Data extracted from a collection:
++++++
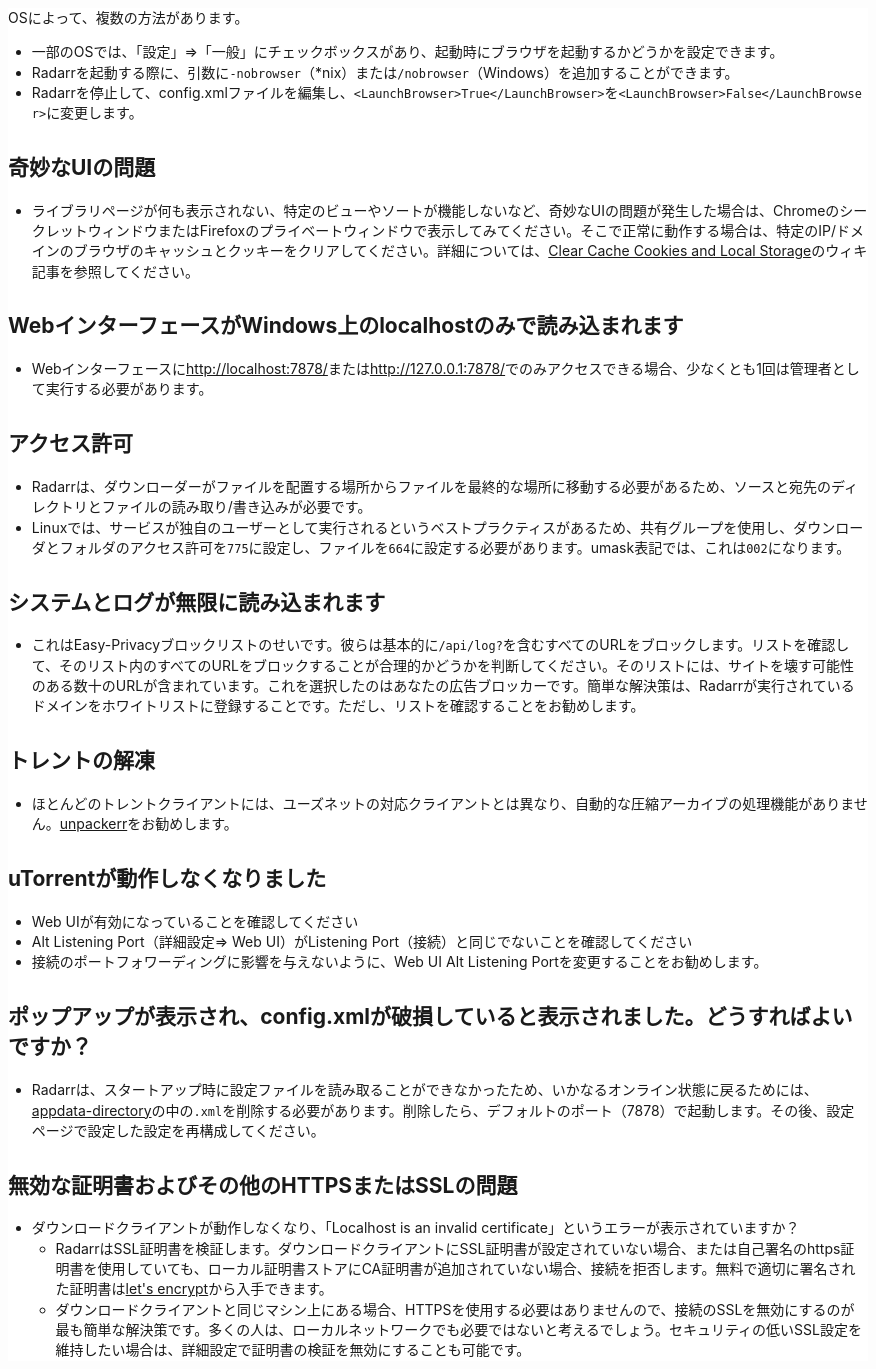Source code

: OSによって、複数の方法があります。

- 一部のOSでは、「設定」=>「一般」にチェックボックスがあり、起動時にブラウザを起動するかどうかを設定できます。
- Radarrを起動する際に、引数に`-nobrowser`（*nix）または`/nobrowser`（Windows）を追加することができます。
- Radarrを停止して、config.xmlファイルを編集し、`<LaunchBrowser>True</LaunchBrowser>`を`<LaunchBrowser>False</LaunchBrowser>`に変更します。

## 奇妙なUIの問題

- ライブラリページが何も表示されない、特定のビューやソートが機能しないなど、奇妙なUIの問題が発生した場合は、ChromeのシークレットウィンドウまたはFirefoxのプライベートウィンドウで表示してみてください。そこで正常に動作する場合は、特定のIP/ドメインのブラウザのキャッシュとクッキーをクリアしてください。詳細については、[Clear Cache Cookies and Local Storage](/useful-tools#clearing-cookies-and-local-storage)のウィキ記事を参照してください。

## WebインターフェースがWindows上のlocalhostのみで読み込まれます

- Webインターフェースに<http://localhost:7878/>または<http://127.0.0.1:7878/>でのみアクセスできる場合、少なくとも1回は管理者として実行する必要があります。

## アクセス許可

- Radarrは、ダウンローダーがファイルを配置する場所からファイルを最終的な場所に移動する必要があるため、ソースと宛先のディレクトリとファイルの読み取り/書き込みが必要です。
- Linuxでは、サービスが独自のユーザーとして実行されるというベストプラクティスがあるため、共有グループを使用し、ダウンローダとフォルダのアクセス許可を`775`に設定し、ファイルを`664`に設定する必要があります。umask表記では、これは`002`になります。

## システムとログが無限に読み込まれます

- これはEasy-Privacyブロックリストのせいです。彼らは基本的に`/api/log?`を含むすべてのURLをブロックします。リストを確認して、そのリスト内のすべてのURLをブロックすることが合理的かどうかを判断してください。そのリストには、サイトを壊す可能性のある数十のURLが含まれています。これを選択したのはあなたの広告ブロッカーです。簡単な解決策は、Radarrが実行されているドメインをホワイトリストに登録することです。ただし、リストを確認することをお勧めします。

## トレントの解凍

- ほとんどのトレントクライアントには、ユーズネットの対応クライアントとは異なり、自動的な圧縮アーカイブの処理機能がありません。[unpackerr](https://github.com/unpackerr/unpackerr)をお勧めします。

## uTorrentが動作しなくなりました

- Web UIが有効になっていることを確認してください
- Alt Listening Port（詳細設定=> Web UI）がListening Port（接続）と同じでないことを確認してください
- 接続のポートフォワーディングに影響を与えないように、Web UI Alt Listening Portを変更することをお勧めします。

## ポップアップが表示され、config.xmlが破損していると表示されました。どうすればよいですか？

- Radarrは、スタートアップ時に設定ファイルを読み取ることができなかったため、いかなるオンライン状態に戻るためには、[appdata-directory](/radarr/appdata-directory)の中の`.xml`を削除する必要があります。削除したら、デフォルトのポート（7878）で起動します。その後、設定ページで設定した設定を再構成してください。

## 無効な証明書およびその他のHTTPSまたはSSLの問題



- ダウンロードクライアントが動作しなくなり、「Localhost is an invalid certificate」というエラーが表示されていますか？
  - RadarrはSSL証明書を検証します。ダウンロードクライアントにSSL証明書が設定されていない場合、または自己署名のhttps証明書を使用していても、ローカル証明書ストアにCA証明書が追加されていない場合、接続を拒否します。無料で適切に署名された証明書は[let's encrypt](https://letsencrypt.org/)から入手できます。
  - ダウンロードクライアントと同じマシン上にある場合、HTTPSを使用する必要はありませんので、接続のSSLを無効にするのが最も簡単な解決策です。多くの人は、ローカルネットワークでも必要ではないと考えるでしょう。セキュリティの低いSSL設定を維持したい場合は、詳細設定で証明書の検証を無効にすることも可能です。
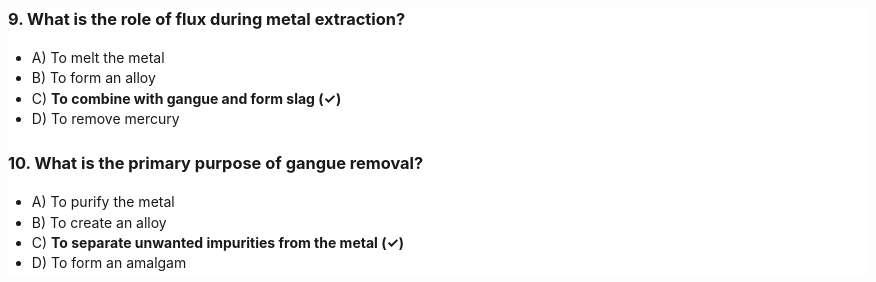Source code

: ### 9. What is the role of flux during metal extraction?
- A) To melt the metal
- B) To form an alloy
- C) **To combine with gangue and form slag (✓)**
- D) To remove mercury

### 10. What is the primary purpose of gangue removal?
- A) To purify the metal
- B) To create an alloy
- C) **To separate unwanted impurities from the metal (✓)**
- D) To form an amalgam
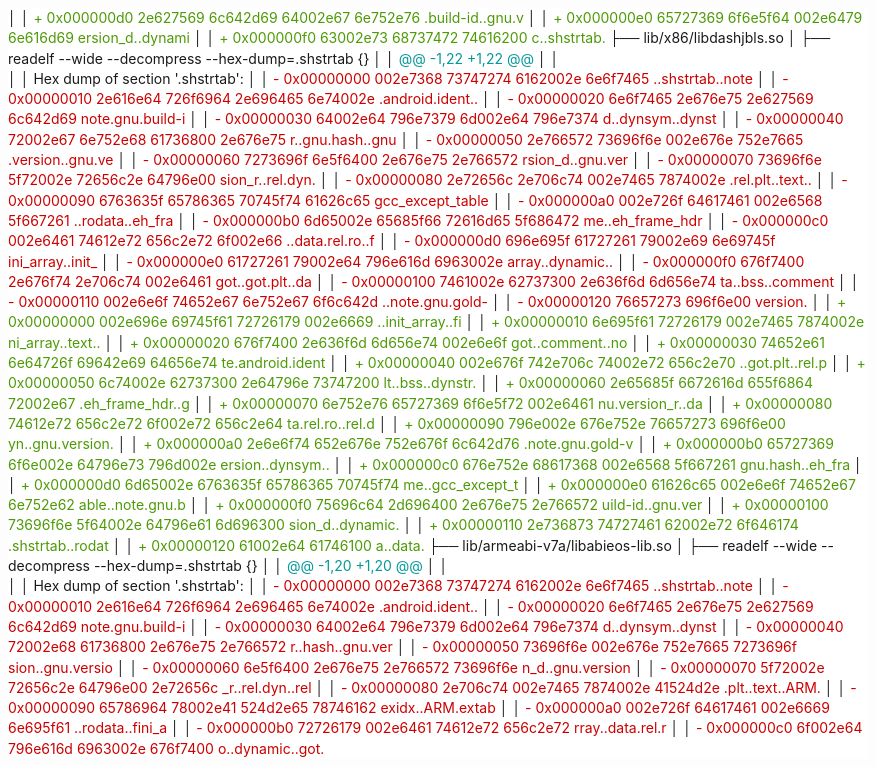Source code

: │ │ <font color="#4E9A06">+  0x000000d0 2e627569 6c642d69 64002e67 6e752e76 .build-id..gnu.v</font>
│ │ <font color="#4E9A06">+  0x000000e0 65727369 6f6e5f64 002e6479 6e616d69 ersion_d..dynami</font>
│ │ <font color="#4E9A06">+  0x000000f0 63002e73 68737472 74616200          c..shstrtab.</font>
├── lib/x86/libdashjbls.so
│ ├── readelf --wide --decompress --hex-dump=.shstrtab {}
│ │ <font color="#06989A">@@ -1,22 +1,22 @@</font>
│ │  
│ │  Hex dump of section &apos;.shstrtab&apos;:
│ │ <font color="#CC0000">-  0x00000000 002e7368 73747274 6162002e 6e6f7465 ..shstrtab..note</font>
│ │ <font color="#CC0000">-  0x00000010 2e616e64 726f6964 2e696465 6e74002e .android.ident..</font>
│ │ <font color="#CC0000">-  0x00000020 6e6f7465 2e676e75 2e627569 6c642d69 note.gnu.build-i</font>
│ │ <font color="#CC0000">-  0x00000030 64002e64 796e7379 6d002e64 796e7374 d..dynsym..dynst</font>
│ │ <font color="#CC0000">-  0x00000040 72002e67 6e752e68 61736800 2e676e75 r..gnu.hash..gnu</font>
│ │ <font color="#CC0000">-  0x00000050 2e766572 73696f6e 002e676e 752e7665 .version..gnu.ve</font>
│ │ <font color="#CC0000">-  0x00000060 7273696f 6e5f6400 2e676e75 2e766572 rsion_d..gnu.ver</font>
│ │ <font color="#CC0000">-  0x00000070 73696f6e 5f72002e 72656c2e 64796e00 sion_r..rel.dyn.</font>
│ │ <font color="#CC0000">-  0x00000080 2e72656c 2e706c74 002e7465 7874002e .rel.plt..text..</font>
│ │ <font color="#CC0000">-  0x00000090 6763635f 65786365 70745f74 61626c65 gcc_except_table</font>
│ │ <font color="#CC0000">-  0x000000a0 002e726f 64617461 002e6568 5f667261 ..rodata..eh_fra</font>
│ │ <font color="#CC0000">-  0x000000b0 6d65002e 65685f66 72616d65 5f686472 me..eh_frame_hdr</font>
│ │ <font color="#CC0000">-  0x000000c0 002e6461 74612e72 656c2e72 6f002e66 ..data.rel.ro..f</font>
│ │ <font color="#CC0000">-  0x000000d0 696e695f 61727261 79002e69 6e69745f ini_array..init_</font>
│ │ <font color="#CC0000">-  0x000000e0 61727261 79002e64 796e616d 6963002e array..dynamic..</font>
│ │ <font color="#CC0000">-  0x000000f0 676f7400 2e676f74 2e706c74 002e6461 got..got.plt..da</font>
│ │ <font color="#CC0000">-  0x00000100 7461002e 62737300 2e636f6d 6d656e74 ta..bss..comment</font>
│ │ <font color="#CC0000">-  0x00000110 002e6e6f 74652e67 6e752e67 6f6c642d ..note.gnu.gold-</font>
│ │ <font color="#CC0000">-  0x00000120 76657273 696f6e00                   version.</font>
│ │ <font color="#4E9A06">+  0x00000000 002e696e 69745f61 72726179 002e6669 ..init_array..fi</font>
│ │ <font color="#4E9A06">+  0x00000010 6e695f61 72726179 002e7465 7874002e ni_array..text..</font>
│ │ <font color="#4E9A06">+  0x00000020 676f7400 2e636f6d 6d656e74 002e6e6f got..comment..no</font>
│ │ <font color="#4E9A06">+  0x00000030 74652e61 6e64726f 69642e69 64656e74 te.android.ident</font>
│ │ <font color="#4E9A06">+  0x00000040 002e676f 742e706c 74002e72 656c2e70 ..got.plt..rel.p</font>
│ │ <font color="#4E9A06">+  0x00000050 6c74002e 62737300 2e64796e 73747200 lt..bss..dynstr.</font>
│ │ <font color="#4E9A06">+  0x00000060 2e65685f 6672616d 655f6864 72002e67 .eh_frame_hdr..g</font>
│ │ <font color="#4E9A06">+  0x00000070 6e752e76 65727369 6f6e5f72 002e6461 nu.version_r..da</font>
│ │ <font color="#4E9A06">+  0x00000080 74612e72 656c2e72 6f002e72 656c2e64 ta.rel.ro..rel.d</font>
│ │ <font color="#4E9A06">+  0x00000090 796e002e 676e752e 76657273 696f6e00 yn..gnu.version.</font>
│ │ <font color="#4E9A06">+  0x000000a0 2e6e6f74 652e676e 752e676f 6c642d76 .note.gnu.gold-v</font>
│ │ <font color="#4E9A06">+  0x000000b0 65727369 6f6e002e 64796e73 796d002e ersion..dynsym..</font>
│ │ <font color="#4E9A06">+  0x000000c0 676e752e 68617368 002e6568 5f667261 gnu.hash..eh_fra</font>
│ │ <font color="#4E9A06">+  0x000000d0 6d65002e 6763635f 65786365 70745f74 me..gcc_except_t</font>
│ │ <font color="#4E9A06">+  0x000000e0 61626c65 002e6e6f 74652e67 6e752e62 able..note.gnu.b</font>
│ │ <font color="#4E9A06">+  0x000000f0 75696c64 2d696400 2e676e75 2e766572 uild-id..gnu.ver</font>
│ │ <font color="#4E9A06">+  0x00000100 73696f6e 5f64002e 64796e61 6d696300 sion_d..dynamic.</font>
│ │ <font color="#4E9A06">+  0x00000110 2e736873 74727461 62002e72 6f646174 .shstrtab..rodat</font>
│ │ <font color="#4E9A06">+  0x00000120 61002e64 61746100                   a..data.</font>
├── lib/armeabi-v7a/libabieos-lib.so
│ ├── readelf --wide --decompress --hex-dump=.shstrtab {}
│ │ <font color="#06989A">@@ -1,20 +1,20 @@</font>
│ │  
│ │  Hex dump of section &apos;.shstrtab&apos;:
│ │ <font color="#CC0000">-  0x00000000 002e7368 73747274 6162002e 6e6f7465 ..shstrtab..note</font>
│ │ <font color="#CC0000">-  0x00000010 2e616e64 726f6964 2e696465 6e74002e .android.ident..</font>
│ │ <font color="#CC0000">-  0x00000020 6e6f7465 2e676e75 2e627569 6c642d69 note.gnu.build-i</font>
│ │ <font color="#CC0000">-  0x00000030 64002e64 796e7379 6d002e64 796e7374 d..dynsym..dynst</font>
│ │ <font color="#CC0000">-  0x00000040 72002e68 61736800 2e676e75 2e766572 r..hash..gnu.ver</font>
│ │ <font color="#CC0000">-  0x00000050 73696f6e 002e676e 752e7665 7273696f sion..gnu.versio</font>
│ │ <font color="#CC0000">-  0x00000060 6e5f6400 2e676e75 2e766572 73696f6e n_d..gnu.version</font>
│ │ <font color="#CC0000">-  0x00000070 5f72002e 72656c2e 64796e00 2e72656c _r..rel.dyn..rel</font>
│ │ <font color="#CC0000">-  0x00000080 2e706c74 002e7465 7874002e 41524d2e .plt..text..ARM.</font>
│ │ <font color="#CC0000">-  0x00000090 65786964 78002e41 524d2e65 78746162 exidx..ARM.extab</font>
│ │ <font color="#CC0000">-  0x000000a0 002e726f 64617461 002e6669 6e695f61 ..rodata..fini_a</font>
│ │ <font color="#CC0000">-  0x000000b0 72726179 002e6461 74612e72 656c2e72 rray..data.rel.r</font>
│ │ <font color="#CC0000">-  0x000000c0 6f002e64 796e616d 6963002e 676f7400 o..dynamic..got.</font>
++++++
What is required:
In the records above, find the lines containing "gold" and copy them.

Response area:
│ │ <font color="#CC0000">-  0x00000110 002e6e6f 74652e67 6e752e67 6f6c642d ..note.gnu.gold-</font>
│ │ <font color="#4E9A06">+  0x000000a0 2e6e6f74 652e676e 752e676f 6c642d76 .note.gnu.gold-v</font>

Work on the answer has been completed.